Neben der einfachsten Zubereitung – im Zweifelsfall landet er bei mir immer auf dem Olivenölfilm – lässt er sich zur Abwechslung auch panieren und in Butterschmalz goldfarben herausbacken. Wobei es sich immer empfiehlt, den dickeren Kopfteil zu nehmen, wo sich allerdings auch eine Reihe Gräten befindet, die man aber problemlos mit einem Schnitt abtrennen kann. Mit ein bisschen kleingeschnittenem Gemüse, Karotte, Sellerie, Lauch, einer Schalotte und etwas Wein lässt sich aus dem Grätenteil im kleinen Topf etwas Fischfond ziehen, der dann die Basis für bestimmte Saucen bildet. Aber Vorsicht, der Sud darf nicht zu lange köcheln, weil er sonst klebrig wird.
Es geht natürlich auch ohne – beispielsweise mit einer Senfsauce, wie sie bei uns seit ewigen Zeiten beliebt ist. In einer Sauteuse (Topf mit schrägen Wänden) oder einem normalen Topf 80 Gramm Butter sanft schmelzen, 2 EL scharfen Senf dazu geben, etwas Zitronensaft, eine Prise Salz und Cayenne-Pfeffer. Zu einer sämigen Sauce rühren und nach und nach 125 ml Sahne angießen. Jeweils einkochen, zuletzt mit Wein abschmecken.
Oder doch mit Fond. Während der Fisch im Ofen warm gehalten wird, etwas Fond, etwa 100 ml in die Pfanne gießen und zusammen mit dem Bratfett – das ja kaum den Boden bedeckt – aufkochen. Reduzieren und abschmecken. Als Beilage bieten sich Salzkartoffel mit Petersilie in Butter geschwenkt an und auch gedünsteter Blattspinat.
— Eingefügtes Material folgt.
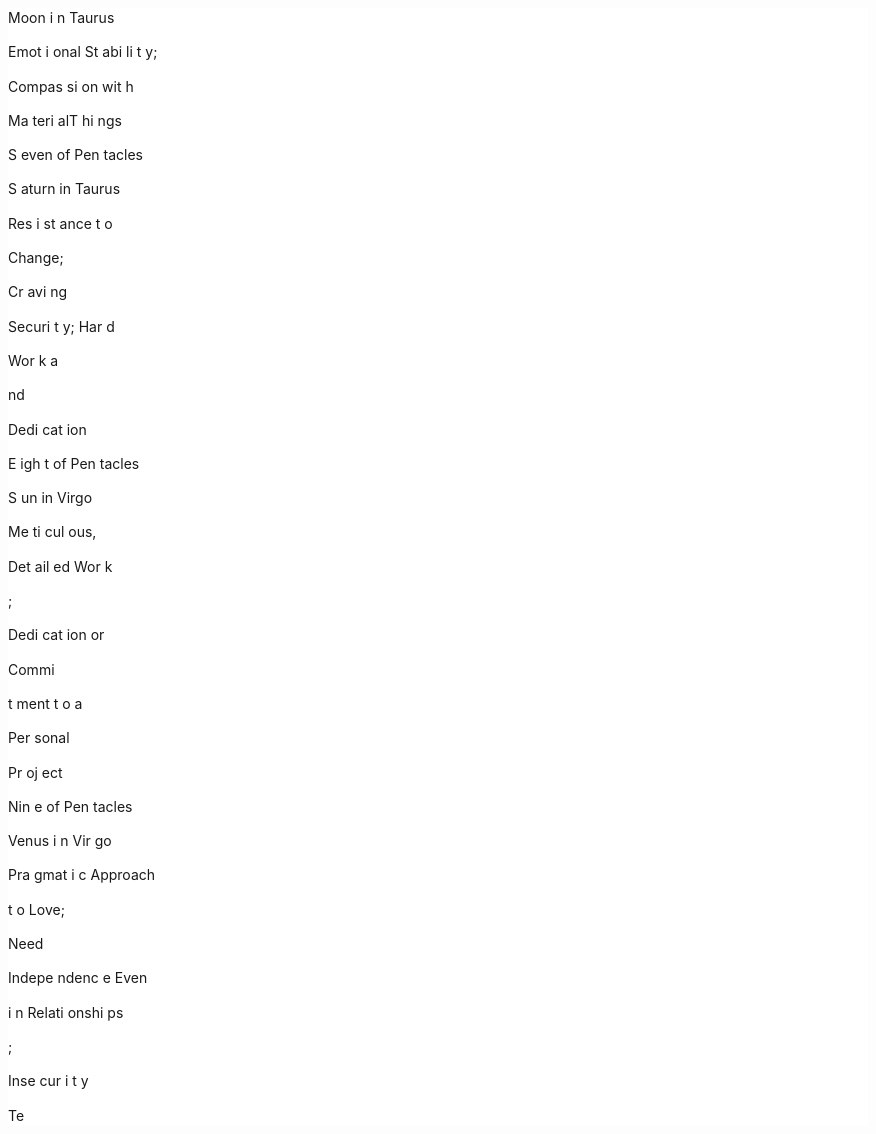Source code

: Moon i n Taurus

Emot i onal  St abi li t y;

Compas si on wit h

Ma teri alT hi ngs

S even  of  Pen tacles

S aturn in Taurus

Res i st ance t o

Change;

Cr avi ng

Securi t y;  Har d

Wor k a

nd

Dedi cat ion

E igh t of  Pen tacles

S un in Virgo

Me ti cul ous,

Det ail ed Wor k

;

Dedi cat ion or

Commi

t ment  t o a

Per sonal

Pr oj ect

Nin e of  Pen tacles

Venus i n Vir go

Pra gmat i c Approach

t o Love;

Need

Indepe ndenc e Even

i n Relati onshi ps

;

Inse cur i t y

Te
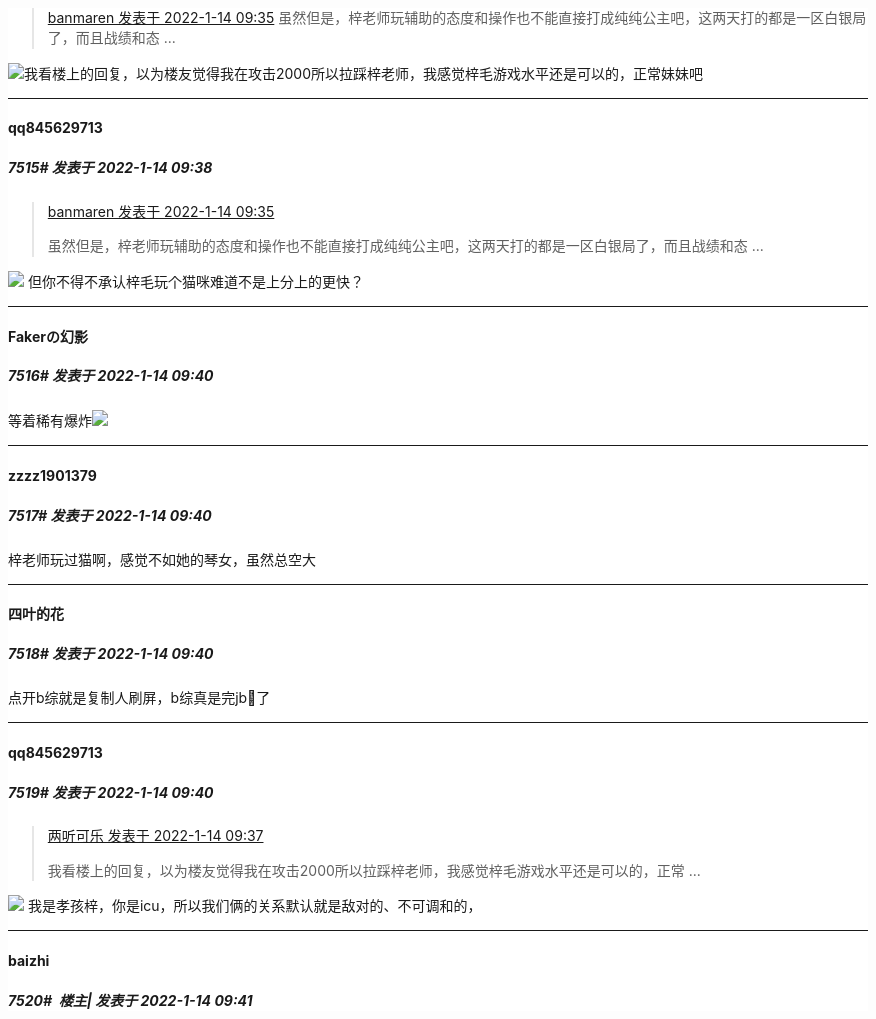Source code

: <blockquote><a href="httphttps://bbs.saraba1st.com/2b/forum.php?mod=redirect&amp;goto=findpost&amp;pid=54282817&amp;ptid=2046797" target="_blank">banmaren 发表于 2022-1-14 09:35</a>
虽然但是，梓老师玩辅助的态度和操作也不能直接打成纯纯公主吧，这两天打的都是一区白银局了，而且战绩和态 ...</blockquote>
<img src="https://static.saraba1st.com/image/smiley/face2017/044.png" referrerpolicy="no-referrer">我看楼上的回复，以为楼友觉得我在攻击2000所以拉踩梓老师，我感觉梓毛游戏水平还是可以的，正常妹妹吧

*****

####  qq845629713  
##### 7515#       发表于 2022-1-14 09:38

<blockquote><a href="httphttps://bbs.saraba1st.com/2b/forum.php?mod=redirect&amp;goto=findpost&amp;pid=54282817&amp;ptid=2046797" target="_blank">banmaren 发表于 2022-1-14 09:35</a>

虽然但是，梓老师玩辅助的态度和操作也不能直接打成纯纯公主吧，这两天打的都是一区白银局了，而且战绩和态 ...</blockquote>
<img src="https://static.saraba1st.com/image/smiley/face2017/037.png" referrerpolicy="no-referrer"> 但你不得不承认梓毛玩个猫咪难道不是上分上的更快？

*****

####  Fakerの幻影  
##### 7516#       发表于 2022-1-14 09:40

等着稀有爆炸<img src="https://static.saraba1st.com/image/smiley/face2017/067.png" referrerpolicy="no-referrer">

*****

####  zzzz1901379  
##### 7517#       发表于 2022-1-14 09:40

梓老师玩过猫啊，感觉不如她的琴女，虽然总空大

*****

####  四叶的花  
##### 7518#       发表于 2022-1-14 09:40

点开b综就是复制人刷屏，b综真是完jb🥚了

*****

####  qq845629713  
##### 7519#       发表于 2022-1-14 09:40

<blockquote><a href="httphttps://bbs.saraba1st.com/2b/forum.php?mod=redirect&amp;goto=findpost&amp;pid=54282846&amp;ptid=2046797" target="_blank">两听可乐 发表于 2022-1-14 09:37</a>

我看楼上的回复，以为楼友觉得我在攻击2000所以拉踩梓老师，我感觉梓毛游戏水平还是可以的，正常 ...</blockquote>
<img src="https://static.saraba1st.com/image/smiley/face2017/037.png" referrerpolicy="no-referrer"> 我是孝孩梓，你是icu，所以我们俩的关系默认就是敌对的、不可调和的，

*****

####  baizhi  
##### 7520#         楼主| 发表于 2022-1-14 09:41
Sollten Sie mit Curry und Apfelstückchen experimentieren wollen, bietet sich als Begleitung Basmati-Reis an. Natürlich sind auch Nudeln eine Option, vorzugsweise Bandnudeln, die aber nicht zu breit sein sollten. Und wer will, kann sein Filet, das auch in größere Stücke geteilt sein kann, auf mildem Weinsauerkraut servieren. Dann aber mit Paprika. Pulver natürlich – oder aber in ganz feine Würfelchen geschnitten und in Butter gedünstet. Natürlich salzen.